Task requirements: In the entries that follow, the lines from the one with "technology behind our Linux desktops." through the one with "interests you!" are the ones to write out, exactly and with both ends included. Nothing else should appear.

== Data supplied ==

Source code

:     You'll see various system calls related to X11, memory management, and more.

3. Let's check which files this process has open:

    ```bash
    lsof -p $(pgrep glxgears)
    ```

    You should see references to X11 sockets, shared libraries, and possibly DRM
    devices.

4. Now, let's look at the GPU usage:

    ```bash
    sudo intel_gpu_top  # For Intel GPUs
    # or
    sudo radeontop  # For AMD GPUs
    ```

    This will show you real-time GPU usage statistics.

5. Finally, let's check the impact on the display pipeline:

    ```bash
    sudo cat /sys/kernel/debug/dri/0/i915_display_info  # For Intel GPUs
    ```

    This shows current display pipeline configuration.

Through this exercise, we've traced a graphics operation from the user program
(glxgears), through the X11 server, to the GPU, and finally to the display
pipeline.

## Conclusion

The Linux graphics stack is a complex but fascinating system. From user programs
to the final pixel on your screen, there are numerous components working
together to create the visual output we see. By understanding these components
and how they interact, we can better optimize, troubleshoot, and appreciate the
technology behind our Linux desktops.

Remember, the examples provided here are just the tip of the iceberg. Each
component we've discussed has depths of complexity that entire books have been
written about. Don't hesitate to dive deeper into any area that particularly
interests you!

===
== Data supplied ==

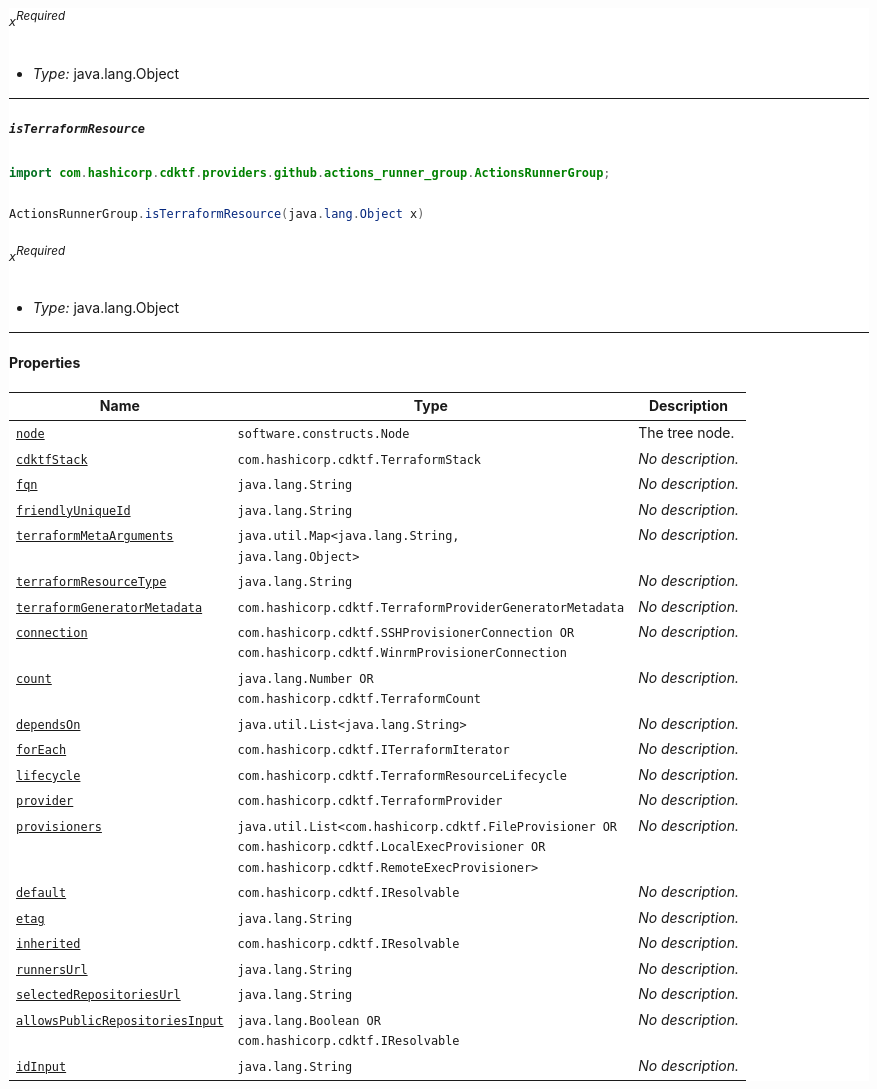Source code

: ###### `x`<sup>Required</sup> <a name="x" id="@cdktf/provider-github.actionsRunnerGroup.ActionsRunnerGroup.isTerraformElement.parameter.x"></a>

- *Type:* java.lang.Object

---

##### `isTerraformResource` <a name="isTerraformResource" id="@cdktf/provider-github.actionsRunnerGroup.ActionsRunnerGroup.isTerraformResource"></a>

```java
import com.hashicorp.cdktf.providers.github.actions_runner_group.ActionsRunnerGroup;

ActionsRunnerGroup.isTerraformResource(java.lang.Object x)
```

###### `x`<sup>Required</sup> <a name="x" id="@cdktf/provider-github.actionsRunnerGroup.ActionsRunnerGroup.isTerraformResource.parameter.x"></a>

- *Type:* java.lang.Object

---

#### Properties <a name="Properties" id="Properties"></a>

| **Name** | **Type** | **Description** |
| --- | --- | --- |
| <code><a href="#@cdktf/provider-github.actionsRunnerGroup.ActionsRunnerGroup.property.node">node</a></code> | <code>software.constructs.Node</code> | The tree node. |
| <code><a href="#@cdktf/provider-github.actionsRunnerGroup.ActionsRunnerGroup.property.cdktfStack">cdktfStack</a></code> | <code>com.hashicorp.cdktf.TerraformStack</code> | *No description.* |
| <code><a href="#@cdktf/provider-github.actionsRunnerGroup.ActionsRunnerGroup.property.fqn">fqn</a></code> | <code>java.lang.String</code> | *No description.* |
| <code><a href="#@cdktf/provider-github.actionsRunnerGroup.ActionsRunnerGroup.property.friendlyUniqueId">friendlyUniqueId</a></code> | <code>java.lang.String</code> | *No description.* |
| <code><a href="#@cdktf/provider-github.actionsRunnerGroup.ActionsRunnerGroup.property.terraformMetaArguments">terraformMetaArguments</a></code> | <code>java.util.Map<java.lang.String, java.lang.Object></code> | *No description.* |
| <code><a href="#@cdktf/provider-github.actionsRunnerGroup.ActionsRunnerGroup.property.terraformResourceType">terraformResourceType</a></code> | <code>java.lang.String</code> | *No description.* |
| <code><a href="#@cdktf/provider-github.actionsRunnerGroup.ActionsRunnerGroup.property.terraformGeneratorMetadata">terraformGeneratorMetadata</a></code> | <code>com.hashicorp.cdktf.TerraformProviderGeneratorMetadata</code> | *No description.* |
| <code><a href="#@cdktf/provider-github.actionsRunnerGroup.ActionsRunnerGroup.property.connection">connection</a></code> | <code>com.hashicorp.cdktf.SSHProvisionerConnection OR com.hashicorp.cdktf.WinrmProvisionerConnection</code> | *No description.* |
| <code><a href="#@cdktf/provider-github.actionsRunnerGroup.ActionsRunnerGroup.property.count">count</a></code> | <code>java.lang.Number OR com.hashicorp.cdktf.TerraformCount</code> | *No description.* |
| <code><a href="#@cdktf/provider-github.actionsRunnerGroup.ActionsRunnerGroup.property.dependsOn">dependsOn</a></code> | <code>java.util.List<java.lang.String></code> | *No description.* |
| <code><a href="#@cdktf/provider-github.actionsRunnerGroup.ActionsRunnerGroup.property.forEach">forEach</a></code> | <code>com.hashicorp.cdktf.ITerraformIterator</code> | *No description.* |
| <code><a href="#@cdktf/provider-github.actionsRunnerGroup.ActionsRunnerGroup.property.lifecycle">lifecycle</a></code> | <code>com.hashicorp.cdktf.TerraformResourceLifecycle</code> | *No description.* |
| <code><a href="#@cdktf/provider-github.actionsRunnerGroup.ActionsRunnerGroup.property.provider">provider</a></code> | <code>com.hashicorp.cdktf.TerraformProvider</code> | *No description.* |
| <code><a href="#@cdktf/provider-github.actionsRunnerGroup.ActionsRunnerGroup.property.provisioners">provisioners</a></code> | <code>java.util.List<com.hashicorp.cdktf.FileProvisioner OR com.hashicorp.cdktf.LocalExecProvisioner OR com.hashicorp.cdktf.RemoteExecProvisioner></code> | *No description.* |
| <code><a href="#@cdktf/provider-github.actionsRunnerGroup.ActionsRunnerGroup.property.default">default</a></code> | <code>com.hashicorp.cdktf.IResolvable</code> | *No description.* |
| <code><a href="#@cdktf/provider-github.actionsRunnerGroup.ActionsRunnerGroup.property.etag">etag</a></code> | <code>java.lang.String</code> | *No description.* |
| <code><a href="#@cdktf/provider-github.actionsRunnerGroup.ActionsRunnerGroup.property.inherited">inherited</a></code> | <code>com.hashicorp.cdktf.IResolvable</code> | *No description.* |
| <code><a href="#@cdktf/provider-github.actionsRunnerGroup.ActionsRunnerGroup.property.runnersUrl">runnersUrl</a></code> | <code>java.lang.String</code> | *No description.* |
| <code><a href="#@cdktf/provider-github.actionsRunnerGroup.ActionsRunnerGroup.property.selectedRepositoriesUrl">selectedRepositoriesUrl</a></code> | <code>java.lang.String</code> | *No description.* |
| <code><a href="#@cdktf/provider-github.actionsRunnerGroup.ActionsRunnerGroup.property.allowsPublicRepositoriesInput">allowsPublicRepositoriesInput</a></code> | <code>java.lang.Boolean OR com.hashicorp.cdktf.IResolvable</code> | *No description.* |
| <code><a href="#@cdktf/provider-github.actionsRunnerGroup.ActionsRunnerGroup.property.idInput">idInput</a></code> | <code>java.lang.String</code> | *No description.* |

===

Result for this exercise:
technology behind our Linux desktops.

Remember, the examples provided here are just the tip of the iceberg. Each
component we've discussed has depths of complexity that entire books have been
written about. Don't hesitate to dive deeper into any area that particularly
interests you!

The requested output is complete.